NCAA team national championships

1978, 1985, 1987

NCAA individual national champions
  • Pat Spurgin – 1984 (Air rifle) / 1985 (Smallbore)
  • Marianne Wallace – 1986 (Air rifle)
  • Deena Wigger – 1988 (Air rifle)
  • Benjamin Belden – 1995 (Air rifle)
  • Marra Hastings – 1997 (Air rifle)
  • Morgan Hicks – 2004 (Air rifle)
Ohio Valley Conference Team Championships[18]

1994, 1995, 1996, 1997, 1998, 1999, 2000, 2004, 2010, 2011, 2016, 2017, 2018, 2019, 2021

US Olympic Team members
  • Pat Spurgin – 1984 (gold-medal winner)
  • William Beard – 1984
  • May Ann Schweitzer – 1984
  • Roger Withrow – 1984
  • Deena Wigger – 1988
  • Morgan Hicks – 2004


In May 2008, Murray State announced that it would add women's softball to its lineup of sponsored NCAA Division I teams. Softball would replace rowing, which would be immediately discontinued as a university sponsored sport. At the time of the announcement, the active roster for the rowing team had less than 10 members. Adding softball would aid the university's Title IX compliance goals by adding additional opportunities for female athletes. Additionally, the sport of softball was seen as more identifiable than rowing in the university's service region. Prior to the announcement, Murray State was the only school in the Ohio Valley Conference that had not sponsored softball at the NCAA level.[19]

Murray State formed a partnership with the city of Murray in which the softball program would have use of a field at the city park in exchange for significant upgrades to the facility that would remain the property of the city parks. The Racer softball team played its first intercollegiate game on February 26, 2010, against SIU Edwardsville at the Ole Miss Classic in Oxford, Mississippi.[20]

Murray State Softball is led by head coach Kara Amundson, assistant Ashley Gilland, and graduate assistant Zach Parsons. Coach Amundson is entering her 10th season as head coach in the 2022 season and served as an assistant at Northern Illinois for two seasons, while coaching two all-MAC and academic all-conference selections. Coach Gilland is also entering her 10th season in 2022 and spent two years at Northern Iowa before Murray State. Coach Gilland serves as the hitting and outfield coach.

Track and field[edit]

Murray State competes only in women's track and field. Historically, the track and field program included both men and women; however, in 2004 the men's program was reduced to a non-scholarship program. In October 2006, athletic director Allen Ward announced that the non-scholarship men's track and field program was being eliminated, effective immediately. Murray State cited budgetary and Title IX concerns as reasons for eliminating the men's track and field program. The men's team had been exceptionally successful in competition, producing ten Olympic athletes, eleven instances of OVC Men's Athlete of the Year honors, and 40 instances of NCAA Men's All-America honors.[21] One of the team's final members was Wesley Korir, who transferred to Louisville to finish his college career and went on to win the 2012 Boston Marathon.

==============================

▸ How to complete this task
In the Murray State athletics passage, which team did the Racer softball team face in its first intercollegiate game? The lines that follow have nothing to do with the Murray State athletics passage.

▸ Data section
==============================

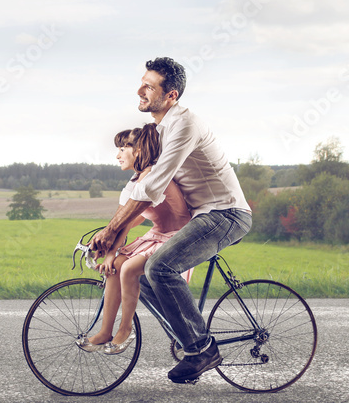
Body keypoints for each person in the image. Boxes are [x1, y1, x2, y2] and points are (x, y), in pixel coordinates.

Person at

==============================

▸ Expected answer
SIU Edwardsville